[Aim of the task]: Your output should repeat the entries below exactly. It should contain no images.

[Recorded data]:
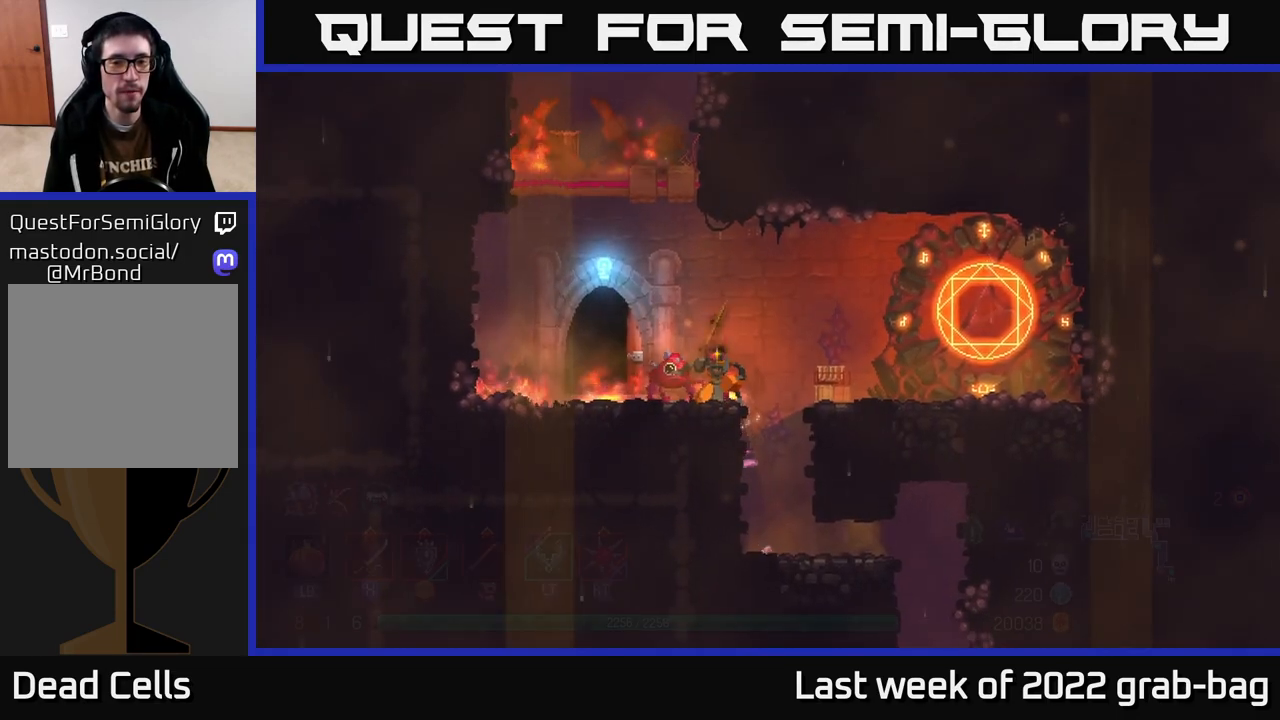
{"buttons": [], "left_stick": "down", "right_stick": "center", "events": [[67, "left_stick", "right"], [233, "left_stick", "down"]]}
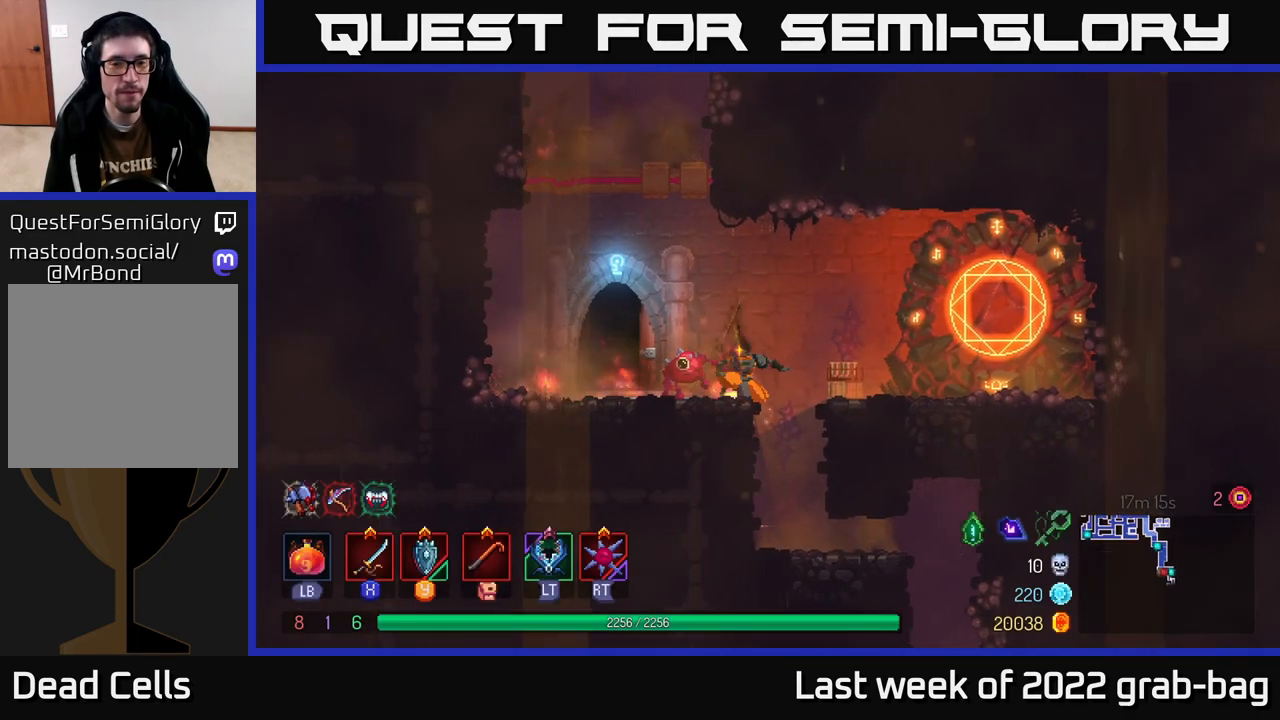
{"buttons": [], "left_stick": "center", "right_stick": "center", "events": [[117, "left_stick", "down-right"], [300, "left_stick", "center"]]}
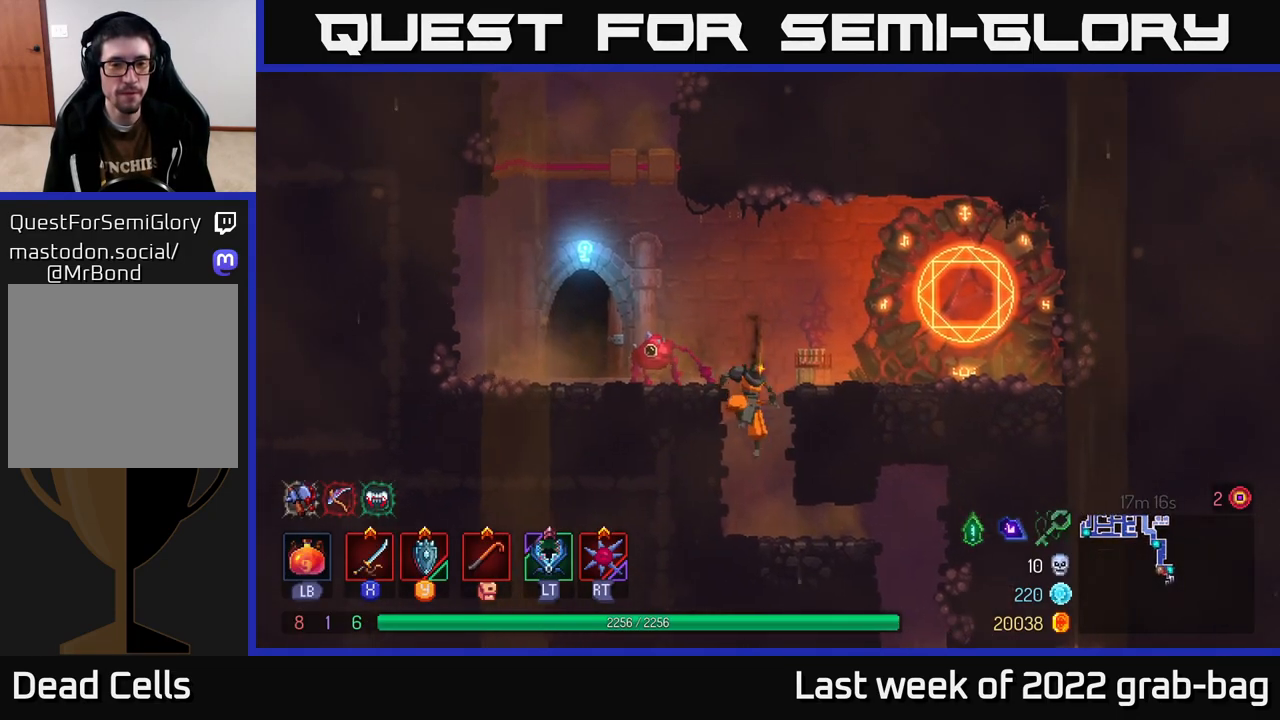
{"buttons": [], "left_stick": "right", "right_stick": "center", "events": [[200, "left_stick", "right"], [267, "B", "down"], [383, "B", "up"]]}
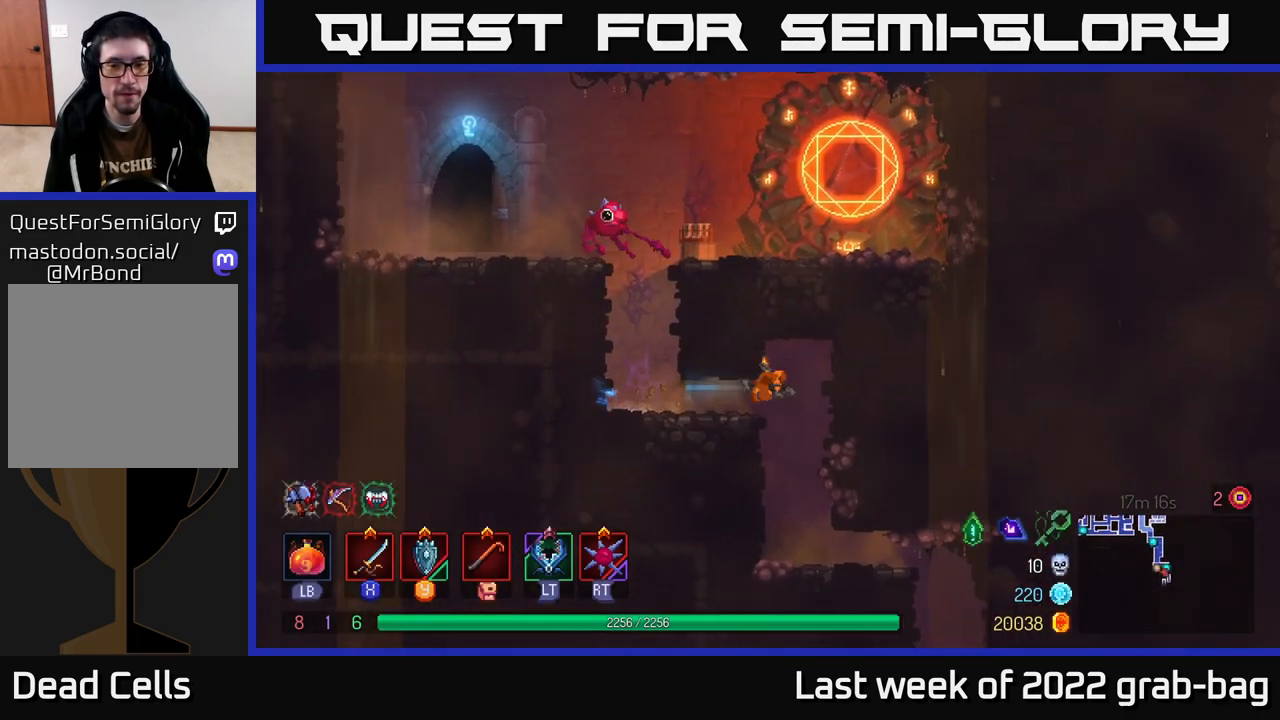
{"buttons": [], "left_stick": "right", "right_stick": "center", "events": [[83, "right_stick", "down"], [167, "left_stick", "center"], [283, "right_stick", "center"], [483, "left_stick", "right"]]}
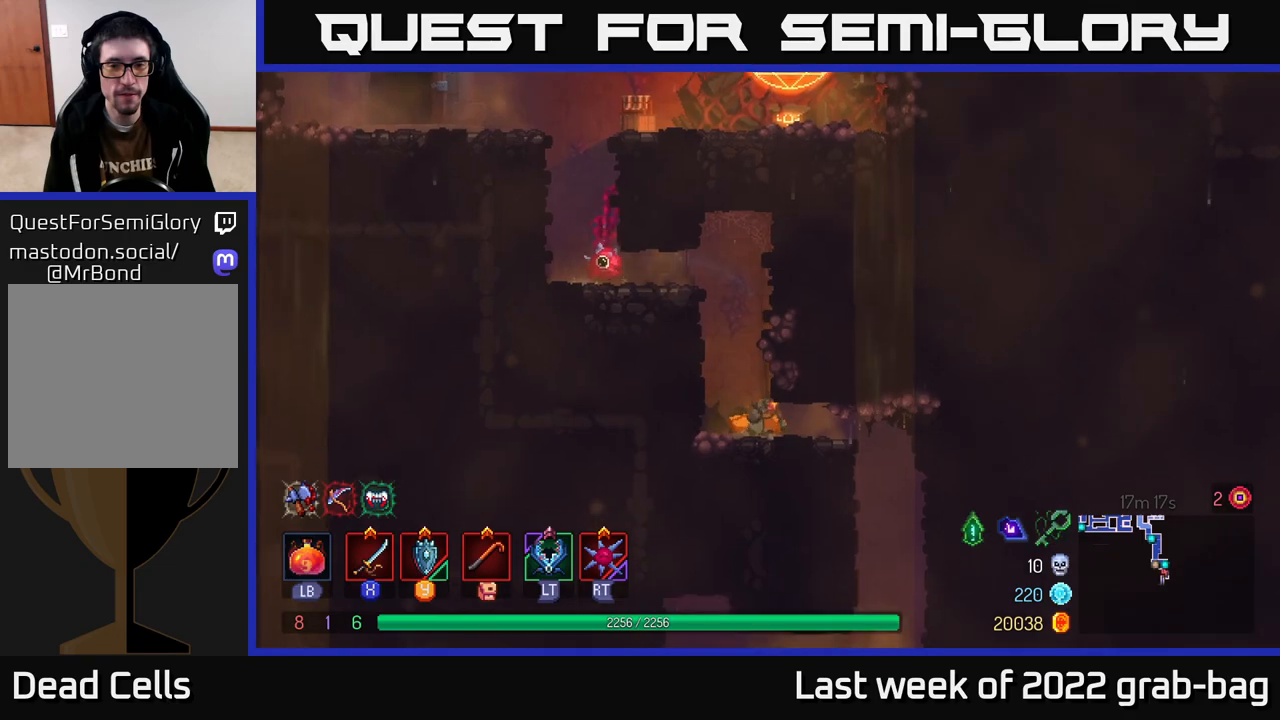
{"buttons": [], "left_stick": "right", "right_stick": "down", "events": [[17, "B", "down"], [133, "B", "up"], [433, "right_stick", "down"]]}
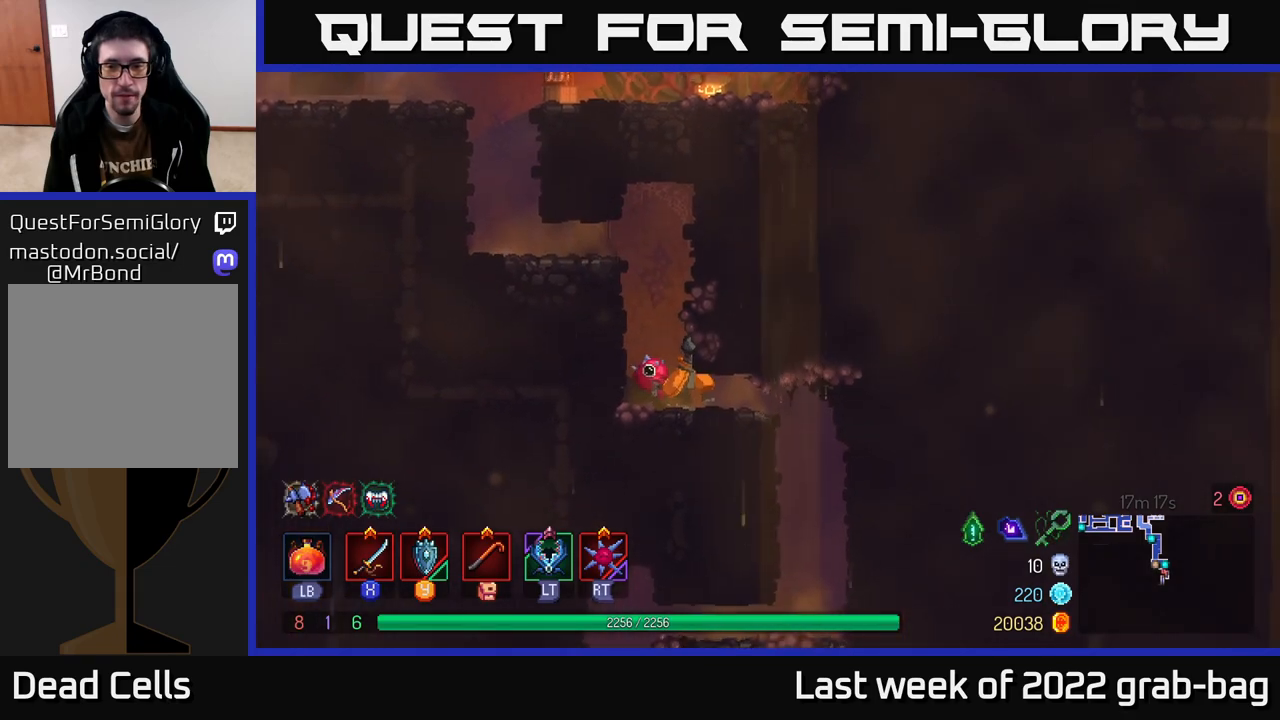
{"buttons": [], "left_stick": "right", "right_stick": "down", "events": [[17, "left_stick", "down-right"], [83, "right_stick", "center"], [167, "B", "down"], [183, "left_stick", "right"], [267, "B", "up"], [417, "right_stick", "down"]]}
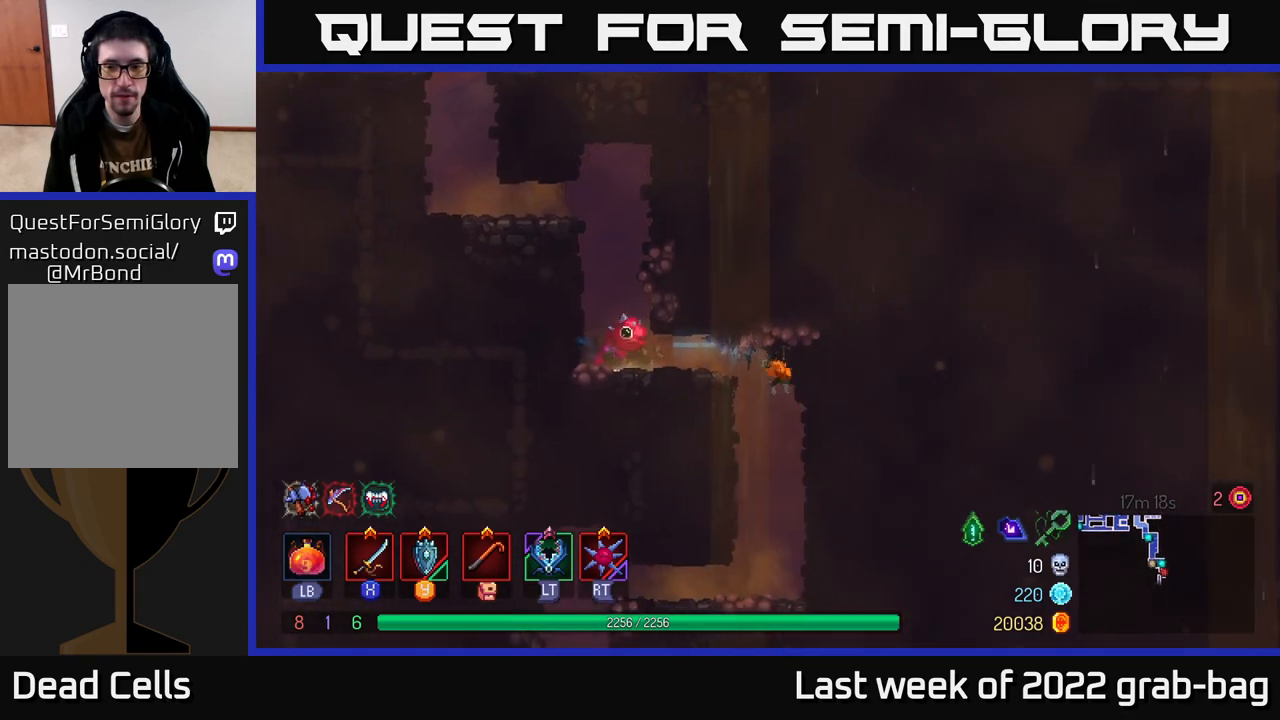
{"buttons": [], "left_stick": "left", "right_stick": "center", "events": [[50, "left_stick", "center"], [100, "left_stick", "left"], [150, "left_stick", "down-left"], [283, "left_stick", "center"], [433, "left_stick", "left"], [450, "right_stick", "center"]]}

[Reply]:
{"buttons": [], "left_stick": "down", "right_stick": "center", "events": [[67, "left_stick", "right"], [233, "left_stick", "down"]]}
{"buttons": [], "left_stick": "center", "right_stick": "center", "events": [[117, "left_stick", "down-right"], [300, "left_stick", "center"]]}
{"buttons": [], "left_stick": "right", "right_stick": "center", "events": [[200, "left_stick", "right"], [267, "B", "down"], [383, "B", "up"]]}
{"buttons": [], "left_stick": "right", "right_stick": "center", "events": [[83, "right_stick", "down"], [167, "left_stick", "center"], [283, "right_stick", "center"], [483, "left_stick", "right"]]}
{"buttons": [], "left_stick": "right", "right_stick": "down", "events": [[17, "B", "down"], [133, "B", "up"], [433, "right_stick", "down"]]}
{"buttons": [], "left_stick": "right", "right_stick": "down", "events": [[17, "left_stick", "down-right"], [83, "right_stick", "center"], [167, "B", "down"], [183, "left_stick", "right"], [267, "B", "up"], [417, "right_stick", "down"]]}
{"buttons": [], "left_stick": "left", "right_stick": "center", "events": [[50, "left_stick", "center"], [100, "left_stick", "left"], [150, "left_stick", "down-left"], [283, "left_stick", "center"], [433, "left_stick", "left"], [450, "right_stick", "center"]]}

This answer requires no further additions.